O adido de imprensa do Pentágono, John Kirby, conformou aos repórteres segunda-feira que as armas norte-americanas e outro auxílio vão continuar a ser enviadas para a Ucrânia, usando “múltiplas rotas”, apesar da eventualidade de ataques russos.
Já esta terça-feira, o Congresso dos Estados Unidos aprovou uma verba de 12 mil milhões de euros para ajuda direta à Ucrânia. O anúncio foi feito pelo Presidente norte-americano durante uma Conferência de Imprensa sobre assuntos nacionais.
O papel estratégico a desempenhar pela Polónia enquanto lugar seguro e centro logístico para garantir o apoio à Ucrânia tem sido visto como essencial em qualquer futura revolta, apoiada pelos Estados Unidos ou quaisquer outros atores, seja de forma declarada ou escondida. Também coloca o país, membro da NATO, na linha da frente de um eventual ataque russo de retaliação.
Sob anonimato, as mesmas fontes do Pentágono afirmaram à Vice News que, na eventualidade de derrota generalizada, o apoio às forças ucranianas se irá estender além de operações da CIA e outra ajuda secreta, a outros grupos paramilitares em todo o mundo.
A Polónia tem forças especiais respeitadas em campo e o seu flanco oriental poderá vir a tornar-se o campo de “homens, treino e equipamento” da resistência ucraniana, referiram. Também o 10º Grupo de Forças Especiais, que opera na Europa, poderia ser um dos elementos norte-americanos responsáveis pela coordenação da resistência ucraniana.
O jogo de Putin
O Kremlin está a par de todos estes preparativos e já avisou as potências ocidentais para terem cuidado ao armarem e abastecerem as forças ucranianas, ameaçando escalar o conflito e alargar as operações de combate além das fronteiras ucranianas para um país membro da NATO.
O recente bombardeamento de uma base militar de treino de combatentes, estrangeiros e ucranianos, e ponto de passagem de armamento, a uma escassa dezena de quilómetros da fronteira com a Polónia, foi um sinal de aviso de que tais iniciativas não serão toleradas por Moscovo.
Também
a queda de drones não identificados em solo croata e romeno na semana passada e esta segunda-feira, pode implicar que os russos vigiam igualmente os comboios de abastecimentos e de contrabando de armas para a Ucrânia.

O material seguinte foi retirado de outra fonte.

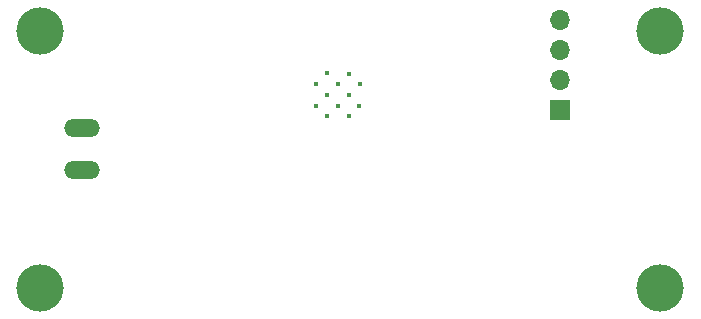
<source format=gbs>
G04 #@! TF.GenerationSoftware,KiCad,Pcbnew,(5.1.9)-1*
G04 #@! TF.CreationDate,2021-04-10T17:31:22+02:00*
G04 #@! TF.ProjectId,StralingslocatiePCB,53747261-6c69-46e6-9773-6c6f63617469,rev?*
G04 #@! TF.SameCoordinates,Original*
G04 #@! TF.FileFunction,Soldermask,Bot*
G04 #@! TF.FilePolarity,Negative*
%FSLAX46Y46*%
G04 Gerber Fmt 4.6, Leading zero omitted, Abs format (unit mm)*
G04 Created by KiCad (PCBNEW (5.1.9)-1) date 2021-04-10 17:31:22*
%MOMM*%
%LPD*%
G01*
G04 APERTURE LIST*
%ADD10C,0.400000*%
%ADD11O,1.700000X1.700000*%
%ADD12R,1.700000X1.700000*%
%ADD13O,3.014980X1.506220*%
%ADD14C,4.000000*%
G04 APERTURE END LIST*
D10*
X143284500Y-50495000D03*
X145138700Y-50495000D03*
X146002300Y-49580600D03*
X146053100Y-47751800D03*
X144198900Y-47751800D03*
X142344700Y-47751800D03*
X142319300Y-49606000D03*
X144198900Y-49606000D03*
X143284500Y-48666200D03*
X143284500Y-46812000D03*
X145113300Y-46862800D03*
X145113300Y-48691600D03*
D11*
X163000000Y-42310000D03*
X163000000Y-44850000D03*
X163000000Y-47390000D03*
D12*
X163000000Y-49930000D03*
D13*
X122500000Y-51502480D03*
X122500000Y-54997520D03*
D14*
X171500000Y-43250000D03*
X171500000Y-65000000D03*
X119000000Y-43250000D03*
X119000000Y-65000000D03*
M02*

</source>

A Aliança do Atlântico Norte tem estado por isso a reforçar meios, também como resposta dissuasora, estando a coordenar na Estónia os exercícios de forças provenientes de vários países.

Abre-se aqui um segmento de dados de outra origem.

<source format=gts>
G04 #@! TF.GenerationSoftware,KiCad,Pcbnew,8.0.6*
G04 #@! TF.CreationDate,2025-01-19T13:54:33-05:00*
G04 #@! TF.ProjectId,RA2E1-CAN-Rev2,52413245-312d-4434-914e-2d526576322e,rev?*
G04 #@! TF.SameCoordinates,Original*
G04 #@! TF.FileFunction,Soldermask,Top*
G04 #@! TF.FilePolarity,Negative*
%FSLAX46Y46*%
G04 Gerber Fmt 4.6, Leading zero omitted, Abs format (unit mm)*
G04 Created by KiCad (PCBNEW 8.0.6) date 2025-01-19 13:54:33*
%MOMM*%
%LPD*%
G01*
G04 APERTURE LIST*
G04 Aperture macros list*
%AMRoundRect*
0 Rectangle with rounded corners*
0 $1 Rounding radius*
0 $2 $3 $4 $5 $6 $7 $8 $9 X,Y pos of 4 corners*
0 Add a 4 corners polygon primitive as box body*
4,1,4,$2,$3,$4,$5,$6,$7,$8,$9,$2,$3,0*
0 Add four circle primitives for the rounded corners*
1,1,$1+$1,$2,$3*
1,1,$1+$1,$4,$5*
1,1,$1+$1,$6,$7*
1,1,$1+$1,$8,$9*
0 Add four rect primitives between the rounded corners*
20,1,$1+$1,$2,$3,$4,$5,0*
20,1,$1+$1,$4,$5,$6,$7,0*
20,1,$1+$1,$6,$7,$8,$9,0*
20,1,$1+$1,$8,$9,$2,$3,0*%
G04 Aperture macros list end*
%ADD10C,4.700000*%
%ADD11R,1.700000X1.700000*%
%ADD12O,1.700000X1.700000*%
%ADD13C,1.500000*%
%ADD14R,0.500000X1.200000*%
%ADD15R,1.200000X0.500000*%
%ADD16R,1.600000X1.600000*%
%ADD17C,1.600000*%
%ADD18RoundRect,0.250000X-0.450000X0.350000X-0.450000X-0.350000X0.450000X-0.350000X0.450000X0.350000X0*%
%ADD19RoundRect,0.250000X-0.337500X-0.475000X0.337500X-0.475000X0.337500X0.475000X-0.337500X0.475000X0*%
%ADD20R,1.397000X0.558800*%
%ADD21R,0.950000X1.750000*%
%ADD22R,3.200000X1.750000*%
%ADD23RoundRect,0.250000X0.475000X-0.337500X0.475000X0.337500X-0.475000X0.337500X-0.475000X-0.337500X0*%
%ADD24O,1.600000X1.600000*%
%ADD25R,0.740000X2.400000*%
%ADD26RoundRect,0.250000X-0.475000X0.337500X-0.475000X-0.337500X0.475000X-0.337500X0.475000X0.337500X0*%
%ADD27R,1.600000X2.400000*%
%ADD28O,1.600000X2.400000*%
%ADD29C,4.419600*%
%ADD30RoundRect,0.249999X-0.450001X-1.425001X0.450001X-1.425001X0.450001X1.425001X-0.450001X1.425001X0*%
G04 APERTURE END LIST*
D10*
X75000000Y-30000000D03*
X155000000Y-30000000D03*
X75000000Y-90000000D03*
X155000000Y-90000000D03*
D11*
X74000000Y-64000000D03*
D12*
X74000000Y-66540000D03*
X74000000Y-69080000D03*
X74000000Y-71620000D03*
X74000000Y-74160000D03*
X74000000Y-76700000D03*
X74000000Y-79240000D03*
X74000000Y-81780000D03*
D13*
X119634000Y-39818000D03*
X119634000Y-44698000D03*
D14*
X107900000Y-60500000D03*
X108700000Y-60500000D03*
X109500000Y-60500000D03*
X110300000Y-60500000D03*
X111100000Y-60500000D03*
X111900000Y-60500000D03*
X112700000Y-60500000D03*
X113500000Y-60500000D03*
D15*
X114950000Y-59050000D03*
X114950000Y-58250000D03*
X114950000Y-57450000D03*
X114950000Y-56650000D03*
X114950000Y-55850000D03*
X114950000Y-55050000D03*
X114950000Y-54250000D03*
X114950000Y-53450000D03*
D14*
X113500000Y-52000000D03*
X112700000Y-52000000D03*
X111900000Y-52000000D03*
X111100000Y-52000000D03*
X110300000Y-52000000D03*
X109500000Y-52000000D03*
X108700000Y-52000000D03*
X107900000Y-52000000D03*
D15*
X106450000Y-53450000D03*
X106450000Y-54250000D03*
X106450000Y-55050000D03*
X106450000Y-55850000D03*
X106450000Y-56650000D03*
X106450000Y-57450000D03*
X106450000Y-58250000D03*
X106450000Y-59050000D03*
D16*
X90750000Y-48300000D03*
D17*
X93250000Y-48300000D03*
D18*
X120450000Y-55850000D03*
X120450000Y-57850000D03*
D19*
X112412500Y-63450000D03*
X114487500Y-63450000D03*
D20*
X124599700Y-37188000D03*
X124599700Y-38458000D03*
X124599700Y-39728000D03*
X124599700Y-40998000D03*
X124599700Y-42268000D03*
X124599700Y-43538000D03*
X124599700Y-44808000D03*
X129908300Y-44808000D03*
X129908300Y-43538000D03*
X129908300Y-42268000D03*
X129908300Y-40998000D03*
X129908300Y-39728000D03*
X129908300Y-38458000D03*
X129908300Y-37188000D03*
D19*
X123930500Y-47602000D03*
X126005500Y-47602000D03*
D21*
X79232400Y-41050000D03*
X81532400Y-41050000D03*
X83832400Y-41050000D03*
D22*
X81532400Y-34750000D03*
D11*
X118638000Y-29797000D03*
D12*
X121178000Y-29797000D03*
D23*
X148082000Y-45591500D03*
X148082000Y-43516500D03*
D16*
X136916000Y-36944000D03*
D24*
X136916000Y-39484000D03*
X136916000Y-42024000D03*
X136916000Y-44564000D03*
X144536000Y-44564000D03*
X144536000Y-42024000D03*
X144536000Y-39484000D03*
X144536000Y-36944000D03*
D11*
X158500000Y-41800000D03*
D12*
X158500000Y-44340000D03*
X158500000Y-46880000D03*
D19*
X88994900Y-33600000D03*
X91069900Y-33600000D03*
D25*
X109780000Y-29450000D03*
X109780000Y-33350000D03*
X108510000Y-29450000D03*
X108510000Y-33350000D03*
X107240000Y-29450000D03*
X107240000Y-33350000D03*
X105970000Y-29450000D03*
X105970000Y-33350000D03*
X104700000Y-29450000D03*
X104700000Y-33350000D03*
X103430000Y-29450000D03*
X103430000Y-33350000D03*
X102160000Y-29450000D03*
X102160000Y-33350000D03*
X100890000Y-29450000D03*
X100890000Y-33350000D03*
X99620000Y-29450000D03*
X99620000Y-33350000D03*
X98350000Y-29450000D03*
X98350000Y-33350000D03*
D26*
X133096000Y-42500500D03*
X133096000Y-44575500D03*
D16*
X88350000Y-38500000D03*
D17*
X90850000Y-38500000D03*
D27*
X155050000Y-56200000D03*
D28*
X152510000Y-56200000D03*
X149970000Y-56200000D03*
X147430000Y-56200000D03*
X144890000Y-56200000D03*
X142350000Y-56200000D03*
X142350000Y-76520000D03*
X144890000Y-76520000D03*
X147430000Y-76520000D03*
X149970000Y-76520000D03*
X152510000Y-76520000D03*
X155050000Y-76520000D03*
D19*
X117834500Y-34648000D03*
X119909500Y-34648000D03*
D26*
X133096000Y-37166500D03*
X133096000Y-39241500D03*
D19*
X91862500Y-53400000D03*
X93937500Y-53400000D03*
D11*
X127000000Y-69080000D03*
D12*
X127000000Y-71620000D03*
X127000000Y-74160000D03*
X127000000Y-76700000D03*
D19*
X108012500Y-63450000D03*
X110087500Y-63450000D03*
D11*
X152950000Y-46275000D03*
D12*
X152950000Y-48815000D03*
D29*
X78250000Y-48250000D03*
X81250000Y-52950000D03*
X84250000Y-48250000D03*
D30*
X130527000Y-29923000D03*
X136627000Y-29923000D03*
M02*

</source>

A NATO tem-se contudo abstido de qualquer atividade que possa ser tida pelos russos como agressão declarada recusando por isso e nomeadamente responder de forma positiva aos apelos do presidente Volodymyr Zelensky para “fechar os céus da Ucrânia” aos caças russos.
Durante o fim de semana o Presidente norte-americano Joe Biden opôs-se aos planos polacos de entregar aos ucranianos aviões de caça MiG-29.
Nos primeiros 20 dias de combates o avanço militar russo cingiu-se ao leste, norte e sul da Ucrânia, longe das fronteiras ocidentais com países europeus como a Polónia, que rejeitam liminarmente e de longa data qualquer influência de Moscovo e para quem a derrota de Putin se tornou um interesse vital.
Sem intervenção externa declarada e dado o habitual modus operandi das forças russas, de arrasarem progressivamente infraestruturas e de minar a resistência e a moral da população através de crimes de guerra – basta recordar a guerra na Chechénia – os próximos dias ou semanas deverão ser marcados pela lenta conquista russa da Ucrânia com especial cuidado para não convidar a intervenção militar declarada da NATO ou de países da União Europeia.
Cidades como Mariupol e Kharkiv, bombardeadas sem cessar por meios aéreos e terrestres, parecem prestes a sucumbir ao cerco. O mesmo deverá suceder ao longo dos próximos meses às principais cidades ucranianas. A rede de resistência em formação deverá então já estar operacional.